Records provided →
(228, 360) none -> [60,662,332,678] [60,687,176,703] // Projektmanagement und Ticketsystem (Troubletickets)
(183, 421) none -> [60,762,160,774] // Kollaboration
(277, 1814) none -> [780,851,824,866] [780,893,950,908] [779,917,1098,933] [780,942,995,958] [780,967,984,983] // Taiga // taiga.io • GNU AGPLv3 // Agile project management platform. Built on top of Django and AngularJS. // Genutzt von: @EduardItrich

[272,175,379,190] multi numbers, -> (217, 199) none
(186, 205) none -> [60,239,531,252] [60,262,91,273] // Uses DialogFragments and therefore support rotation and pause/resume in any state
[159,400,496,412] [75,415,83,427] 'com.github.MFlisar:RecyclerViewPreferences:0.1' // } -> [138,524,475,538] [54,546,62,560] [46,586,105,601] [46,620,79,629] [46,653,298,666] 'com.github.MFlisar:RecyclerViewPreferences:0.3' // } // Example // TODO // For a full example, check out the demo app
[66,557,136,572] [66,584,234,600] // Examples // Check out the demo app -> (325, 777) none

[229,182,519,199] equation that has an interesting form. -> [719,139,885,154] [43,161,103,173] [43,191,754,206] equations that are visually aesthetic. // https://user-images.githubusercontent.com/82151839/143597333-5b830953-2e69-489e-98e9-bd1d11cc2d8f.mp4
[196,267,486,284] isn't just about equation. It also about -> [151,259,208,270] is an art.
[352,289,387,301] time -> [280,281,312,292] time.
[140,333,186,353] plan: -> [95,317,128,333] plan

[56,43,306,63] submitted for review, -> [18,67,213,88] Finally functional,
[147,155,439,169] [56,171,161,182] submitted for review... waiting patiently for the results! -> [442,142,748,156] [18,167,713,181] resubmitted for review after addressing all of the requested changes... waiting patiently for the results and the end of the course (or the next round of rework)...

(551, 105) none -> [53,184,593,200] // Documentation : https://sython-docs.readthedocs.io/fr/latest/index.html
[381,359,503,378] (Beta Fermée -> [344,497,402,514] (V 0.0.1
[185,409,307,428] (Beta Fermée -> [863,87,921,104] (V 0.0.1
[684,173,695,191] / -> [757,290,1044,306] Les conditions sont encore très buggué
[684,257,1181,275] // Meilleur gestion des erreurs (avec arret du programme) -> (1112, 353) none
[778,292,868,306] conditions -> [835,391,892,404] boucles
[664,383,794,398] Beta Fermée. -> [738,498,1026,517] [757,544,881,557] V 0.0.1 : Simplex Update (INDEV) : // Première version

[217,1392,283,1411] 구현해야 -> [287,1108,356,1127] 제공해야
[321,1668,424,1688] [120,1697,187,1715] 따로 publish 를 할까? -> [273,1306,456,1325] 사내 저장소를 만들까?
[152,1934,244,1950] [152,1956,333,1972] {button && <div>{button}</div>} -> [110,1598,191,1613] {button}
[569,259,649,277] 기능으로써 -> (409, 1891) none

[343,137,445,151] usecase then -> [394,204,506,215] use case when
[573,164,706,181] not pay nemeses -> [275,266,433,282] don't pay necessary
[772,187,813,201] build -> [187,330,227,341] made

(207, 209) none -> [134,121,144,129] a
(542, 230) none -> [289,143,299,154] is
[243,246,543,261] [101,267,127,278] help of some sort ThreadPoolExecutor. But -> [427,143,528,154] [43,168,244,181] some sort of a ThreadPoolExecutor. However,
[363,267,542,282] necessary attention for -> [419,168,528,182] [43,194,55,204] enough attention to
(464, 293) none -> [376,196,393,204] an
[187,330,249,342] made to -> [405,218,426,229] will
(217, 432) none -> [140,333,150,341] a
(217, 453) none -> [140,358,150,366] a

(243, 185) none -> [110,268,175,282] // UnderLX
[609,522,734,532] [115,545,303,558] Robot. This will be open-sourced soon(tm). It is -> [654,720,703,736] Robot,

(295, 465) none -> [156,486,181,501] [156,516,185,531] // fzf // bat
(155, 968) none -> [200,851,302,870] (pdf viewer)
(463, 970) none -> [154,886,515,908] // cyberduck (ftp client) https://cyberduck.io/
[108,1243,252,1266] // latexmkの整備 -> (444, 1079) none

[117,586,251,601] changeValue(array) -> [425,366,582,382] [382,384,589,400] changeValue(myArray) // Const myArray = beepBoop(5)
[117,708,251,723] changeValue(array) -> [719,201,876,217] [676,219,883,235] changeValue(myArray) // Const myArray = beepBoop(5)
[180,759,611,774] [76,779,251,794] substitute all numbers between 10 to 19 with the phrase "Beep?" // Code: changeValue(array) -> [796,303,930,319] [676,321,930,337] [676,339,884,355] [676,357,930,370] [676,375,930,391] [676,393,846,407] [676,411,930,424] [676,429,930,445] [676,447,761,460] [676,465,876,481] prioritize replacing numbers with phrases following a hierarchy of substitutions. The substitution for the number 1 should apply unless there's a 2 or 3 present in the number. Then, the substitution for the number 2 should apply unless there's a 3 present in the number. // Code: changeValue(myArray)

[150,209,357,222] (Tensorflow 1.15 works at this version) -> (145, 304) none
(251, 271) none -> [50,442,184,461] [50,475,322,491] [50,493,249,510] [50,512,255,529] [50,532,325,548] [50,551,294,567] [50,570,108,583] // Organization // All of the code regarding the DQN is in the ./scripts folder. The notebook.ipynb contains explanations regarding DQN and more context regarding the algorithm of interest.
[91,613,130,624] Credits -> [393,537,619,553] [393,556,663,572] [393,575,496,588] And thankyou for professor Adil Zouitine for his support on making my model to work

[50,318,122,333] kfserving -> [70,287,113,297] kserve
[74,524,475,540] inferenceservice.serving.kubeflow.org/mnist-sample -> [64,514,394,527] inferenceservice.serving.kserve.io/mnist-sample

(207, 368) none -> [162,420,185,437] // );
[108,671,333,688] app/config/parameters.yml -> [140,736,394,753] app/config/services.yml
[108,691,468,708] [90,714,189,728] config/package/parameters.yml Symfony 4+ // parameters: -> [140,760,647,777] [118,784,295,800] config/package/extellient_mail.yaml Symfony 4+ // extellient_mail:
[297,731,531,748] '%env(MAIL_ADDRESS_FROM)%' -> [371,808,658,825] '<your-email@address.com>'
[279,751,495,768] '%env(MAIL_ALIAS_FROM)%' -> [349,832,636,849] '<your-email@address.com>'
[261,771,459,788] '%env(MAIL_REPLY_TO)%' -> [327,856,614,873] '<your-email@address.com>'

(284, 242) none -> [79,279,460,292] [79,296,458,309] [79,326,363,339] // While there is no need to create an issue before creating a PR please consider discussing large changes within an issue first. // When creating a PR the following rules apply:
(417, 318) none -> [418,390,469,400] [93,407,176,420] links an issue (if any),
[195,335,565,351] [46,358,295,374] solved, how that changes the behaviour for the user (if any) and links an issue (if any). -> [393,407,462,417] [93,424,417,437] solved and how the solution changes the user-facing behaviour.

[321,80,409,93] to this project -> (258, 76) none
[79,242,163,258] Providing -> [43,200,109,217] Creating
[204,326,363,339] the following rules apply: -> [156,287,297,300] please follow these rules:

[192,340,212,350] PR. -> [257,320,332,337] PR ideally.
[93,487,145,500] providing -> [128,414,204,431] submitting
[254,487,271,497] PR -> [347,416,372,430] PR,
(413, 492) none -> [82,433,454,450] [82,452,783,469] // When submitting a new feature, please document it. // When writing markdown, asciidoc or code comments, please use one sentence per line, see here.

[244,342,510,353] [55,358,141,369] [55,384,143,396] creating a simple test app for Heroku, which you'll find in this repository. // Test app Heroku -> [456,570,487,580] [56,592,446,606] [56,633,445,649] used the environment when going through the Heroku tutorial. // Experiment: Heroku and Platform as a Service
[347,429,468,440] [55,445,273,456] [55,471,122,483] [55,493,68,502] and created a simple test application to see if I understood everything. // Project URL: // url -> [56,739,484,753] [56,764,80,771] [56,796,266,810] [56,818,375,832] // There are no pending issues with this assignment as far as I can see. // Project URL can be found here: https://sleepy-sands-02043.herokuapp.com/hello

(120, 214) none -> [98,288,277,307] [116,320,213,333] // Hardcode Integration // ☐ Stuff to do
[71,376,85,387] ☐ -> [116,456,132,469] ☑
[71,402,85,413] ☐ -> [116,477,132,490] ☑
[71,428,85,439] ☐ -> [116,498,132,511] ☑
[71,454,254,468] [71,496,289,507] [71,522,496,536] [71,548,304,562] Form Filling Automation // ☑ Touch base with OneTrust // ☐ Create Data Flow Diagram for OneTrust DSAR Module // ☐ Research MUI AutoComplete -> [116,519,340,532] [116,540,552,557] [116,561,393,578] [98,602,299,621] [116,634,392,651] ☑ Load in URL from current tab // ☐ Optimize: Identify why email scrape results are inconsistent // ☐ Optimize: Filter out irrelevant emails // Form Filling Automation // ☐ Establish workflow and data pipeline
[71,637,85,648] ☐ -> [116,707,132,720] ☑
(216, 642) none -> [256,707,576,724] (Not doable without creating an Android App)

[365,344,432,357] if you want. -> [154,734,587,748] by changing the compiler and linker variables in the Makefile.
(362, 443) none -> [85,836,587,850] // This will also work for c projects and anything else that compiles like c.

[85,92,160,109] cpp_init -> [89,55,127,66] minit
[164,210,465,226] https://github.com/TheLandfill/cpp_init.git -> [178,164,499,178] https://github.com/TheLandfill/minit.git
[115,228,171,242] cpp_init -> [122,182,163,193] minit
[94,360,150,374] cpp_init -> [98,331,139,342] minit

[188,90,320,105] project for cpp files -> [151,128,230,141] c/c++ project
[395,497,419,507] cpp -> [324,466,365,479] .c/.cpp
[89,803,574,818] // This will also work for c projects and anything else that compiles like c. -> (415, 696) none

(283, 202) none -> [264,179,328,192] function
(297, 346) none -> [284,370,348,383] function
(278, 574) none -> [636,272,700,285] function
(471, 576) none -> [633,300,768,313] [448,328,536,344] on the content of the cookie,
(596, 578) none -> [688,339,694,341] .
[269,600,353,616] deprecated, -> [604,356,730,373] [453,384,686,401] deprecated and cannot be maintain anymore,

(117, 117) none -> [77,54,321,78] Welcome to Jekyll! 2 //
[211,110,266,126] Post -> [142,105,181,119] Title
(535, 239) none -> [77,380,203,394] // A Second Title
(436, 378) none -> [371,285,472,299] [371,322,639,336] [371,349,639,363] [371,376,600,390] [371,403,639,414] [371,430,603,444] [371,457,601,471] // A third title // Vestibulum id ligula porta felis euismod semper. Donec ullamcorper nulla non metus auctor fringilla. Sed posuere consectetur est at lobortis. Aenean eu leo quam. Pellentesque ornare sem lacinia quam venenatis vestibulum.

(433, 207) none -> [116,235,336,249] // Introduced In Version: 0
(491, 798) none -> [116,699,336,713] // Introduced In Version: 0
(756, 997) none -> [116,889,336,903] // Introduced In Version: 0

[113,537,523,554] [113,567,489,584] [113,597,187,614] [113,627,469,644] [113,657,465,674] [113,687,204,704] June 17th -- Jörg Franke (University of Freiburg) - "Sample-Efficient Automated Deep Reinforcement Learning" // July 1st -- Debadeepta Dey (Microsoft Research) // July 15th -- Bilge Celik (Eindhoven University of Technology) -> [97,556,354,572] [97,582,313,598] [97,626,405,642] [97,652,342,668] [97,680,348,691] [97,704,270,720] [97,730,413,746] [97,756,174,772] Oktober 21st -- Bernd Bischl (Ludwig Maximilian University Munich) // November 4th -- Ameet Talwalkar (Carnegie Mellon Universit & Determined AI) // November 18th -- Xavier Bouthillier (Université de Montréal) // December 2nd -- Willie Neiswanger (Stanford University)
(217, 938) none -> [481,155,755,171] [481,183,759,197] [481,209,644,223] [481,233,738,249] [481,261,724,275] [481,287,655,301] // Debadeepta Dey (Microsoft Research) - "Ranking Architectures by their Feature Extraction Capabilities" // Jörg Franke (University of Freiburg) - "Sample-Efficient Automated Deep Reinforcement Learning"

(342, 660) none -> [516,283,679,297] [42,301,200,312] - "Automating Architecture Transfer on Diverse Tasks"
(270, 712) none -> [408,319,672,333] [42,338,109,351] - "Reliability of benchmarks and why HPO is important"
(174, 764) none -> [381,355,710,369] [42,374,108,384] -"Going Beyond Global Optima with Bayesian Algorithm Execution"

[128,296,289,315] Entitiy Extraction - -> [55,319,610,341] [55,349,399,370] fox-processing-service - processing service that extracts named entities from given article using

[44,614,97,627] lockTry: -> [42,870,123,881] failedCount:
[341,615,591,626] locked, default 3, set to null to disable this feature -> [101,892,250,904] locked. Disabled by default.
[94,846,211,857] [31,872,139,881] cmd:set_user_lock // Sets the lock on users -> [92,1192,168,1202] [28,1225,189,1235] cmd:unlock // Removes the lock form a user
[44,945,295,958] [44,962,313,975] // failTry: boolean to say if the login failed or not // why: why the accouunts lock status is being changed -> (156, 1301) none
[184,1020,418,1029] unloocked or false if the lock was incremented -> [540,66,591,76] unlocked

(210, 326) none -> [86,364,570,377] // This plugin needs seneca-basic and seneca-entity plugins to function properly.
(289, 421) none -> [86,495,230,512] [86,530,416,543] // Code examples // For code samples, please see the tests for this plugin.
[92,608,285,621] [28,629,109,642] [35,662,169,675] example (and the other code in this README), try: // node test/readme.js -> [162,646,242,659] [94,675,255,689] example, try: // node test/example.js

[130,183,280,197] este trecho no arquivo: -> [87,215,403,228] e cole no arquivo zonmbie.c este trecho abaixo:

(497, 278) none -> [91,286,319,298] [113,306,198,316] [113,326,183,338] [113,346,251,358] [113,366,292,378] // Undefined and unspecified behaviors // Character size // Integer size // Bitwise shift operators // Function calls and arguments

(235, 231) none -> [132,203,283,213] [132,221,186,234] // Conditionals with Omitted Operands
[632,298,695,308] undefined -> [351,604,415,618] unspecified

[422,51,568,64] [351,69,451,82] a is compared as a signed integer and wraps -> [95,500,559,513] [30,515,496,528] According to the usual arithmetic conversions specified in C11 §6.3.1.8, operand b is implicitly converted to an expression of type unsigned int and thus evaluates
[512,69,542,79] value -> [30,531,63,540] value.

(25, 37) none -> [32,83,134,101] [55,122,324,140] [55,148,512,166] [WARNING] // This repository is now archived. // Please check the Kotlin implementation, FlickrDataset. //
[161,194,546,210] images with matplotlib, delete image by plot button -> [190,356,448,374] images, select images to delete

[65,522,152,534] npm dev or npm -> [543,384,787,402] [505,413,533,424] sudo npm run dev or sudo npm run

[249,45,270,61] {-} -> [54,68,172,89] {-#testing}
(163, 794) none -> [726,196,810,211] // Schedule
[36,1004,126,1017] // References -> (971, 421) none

Work instruction → The reply should consist solely of the lines of the data, exact, from the opening line through the line with "[66,557,136,572] [66,584,234,600] //", inclusive.

Response box →
(228, 360) none -> [60,662,332,678] [60,687,176,703] // Projektmanagement und Ticketsystem (Troubletickets)
(183, 421) none -> [60,762,160,774] // Kollaboration
(277, 1814) none -> [780,851,824,866] [780,893,950,908] [779,917,1098,933] [780,942,995,958] [780,967,984,983] // Taiga // taiga.io • GNU AGPLv3 // Agile project management platform. Built on top of Django and AngularJS. // Genutzt von: @EduardItrich

[272,175,379,190] multi numbers, -> (217, 199) none
(186, 205) none -> [60,239,531,252] [60,262,91,273] // Uses DialogFragments and therefore support rotation and pause/resume in any state
[159,400,496,412] [75,415,83,427] 'com.github.MFlisar:RecyclerViewPreferences:0.1' // } -> [138,524,475,538] [54,546,62,560] [46,586,105,601] [46,620,79,629] [46,653,298,666] 'com.github.MFlisar:RecyclerViewPreferences:0.3' // } // Example // TODO // For a full example, check out the demo app
[66,557,136,572] [66,584,234,600] // Examples // Check out the demo app -> (325, 777) none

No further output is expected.